If you saw Bride of Frankenstein (1935) as a kid on the Saturday afternoon TV matinee, you probably have fond memories of it as a fun and scary way to spend an hour and a half. If you saw it as an adult, especially one who appreciates the artistry of fine film making, you recognize it as a masterpiece of classic cinema.
The first of multiple sequels, spin-offs and remakes of 1931's Frankenstein, Bride of Frankenstein is a cornerstone of the American horror genre. Considered by many to be a superior film to the original, it is one of few in cinema history with that distinction. The film's director James Whale, also directed its predecessor, making him immortal in the monster movie world. Discussions for a sequel to Frankenstein began as early as 1931 when the original was released but securing Whale as director and developing a suitable script took several years.
The story begins with a prelude presenting the novel's authoress, Mary Shelley, recounting to Lord Byron and her husband Percy Shelley, the continuation of macabre prose, on a stormy night in pre-Victorian England. The tale then picks up where Frankenstein left off with the Monster supposedly burned in an old windmill. The film continues on to display a series of memorable vignettes that have defined the Frankenstein legend, including the Monster's meeting with a blind, kind-hearted hermit who teaches him to speak a limited vocabulary. The culmination of course is the creation of the Monster's mate, with all the bells and whistles that were missing from the original (the financial success of Frankenstein made more opulent production values possible for its sequel).

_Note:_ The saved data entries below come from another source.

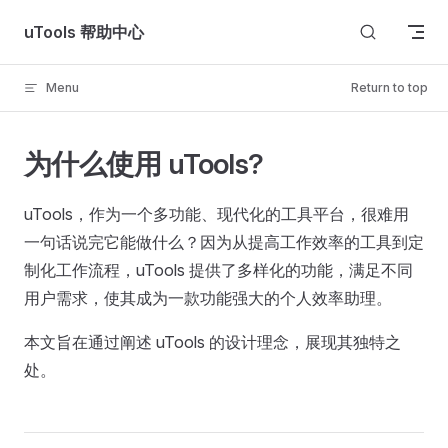
Skip to content
uTools 帮助中心
Menu
Return to top
为什么使用 uTools?
uTools，作为一个多功能、现代化的工具平台，很难用
一句话说完它能做什么？因为从提高工作效率的工具到定
制化工作流程，uTools 提供了多样化的功能，满足不同
用户需求，使其成为一款功能强大的个人效率助理。
本文旨在通过阐述 uTools 的设计理念，展现其独特之
处。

Playing dual roles as both Mary Shelley in the film's prelude, and the Monster's bride is the ever delightful Elsa Lanchester. With her lightning bolt bouffant, wide eyes and long flowing gown, her bride has become an iconic movie image and a favorite at many a festive Halloween party. Though credited for her efforts as Mary Shelley, Lanchester goes unbilled for her ghoulish role. The actress portraying the Bride is merely listed with a question mark on the cast of characters. Along with Lanchester's Bride, Ernest Thesiger creates one of the horror genres most enduring characters, Dr. Septimus Pretorius, the mad scientist/physician who tries to entice Henry Frankenstein to continue his human experiments and create a mate for his monster. Thesiger fills the movie with dry wit and a flamboyant performance. His Pretorius is over the top as he displays his tiny human Henry VIII under glass grown from cultures and drinking a cocktail with the Monster among the graves in the catacombs. Dark, sly humor actually plays a large part in the film, unlike the straightforward horror and play-it-for-screams strategy of the original. And of course Colin Clive and Boris Karloff (billed merely as Karloff) reprise their infamous roles as Baron Frankenstein and his Monster.
Universal pulled out all the stops for the production. Whale, influenced by German Expressionism, molded a highly stylized work with lavish art deco sets (the interior ceilings seem to go to the moon) with the help of art director Charles D. Hall. Make up artist Jack Pierce created the images forever associated with the characters in question. The haunting atmosphere was further elevated with John Mescall's cinematography. His close ups of local peasantry particularly give an eerily chilling effect. (Una O'Connor's Minnie the maid is a hoot. Who knew an Irish brogue would fit so well in rural Bavaria). Not to be forgotten is Franz Waxman's powerful score.
Many successors to this film would be produced, the next being Son of Frankenstein (1939) with Basil Rathbone as a somewhat sturdier Dr. Frankenstein, but none would match it in style and panache. Thanks to the gifted direction of James Whale, it is a truly mezmorizing film.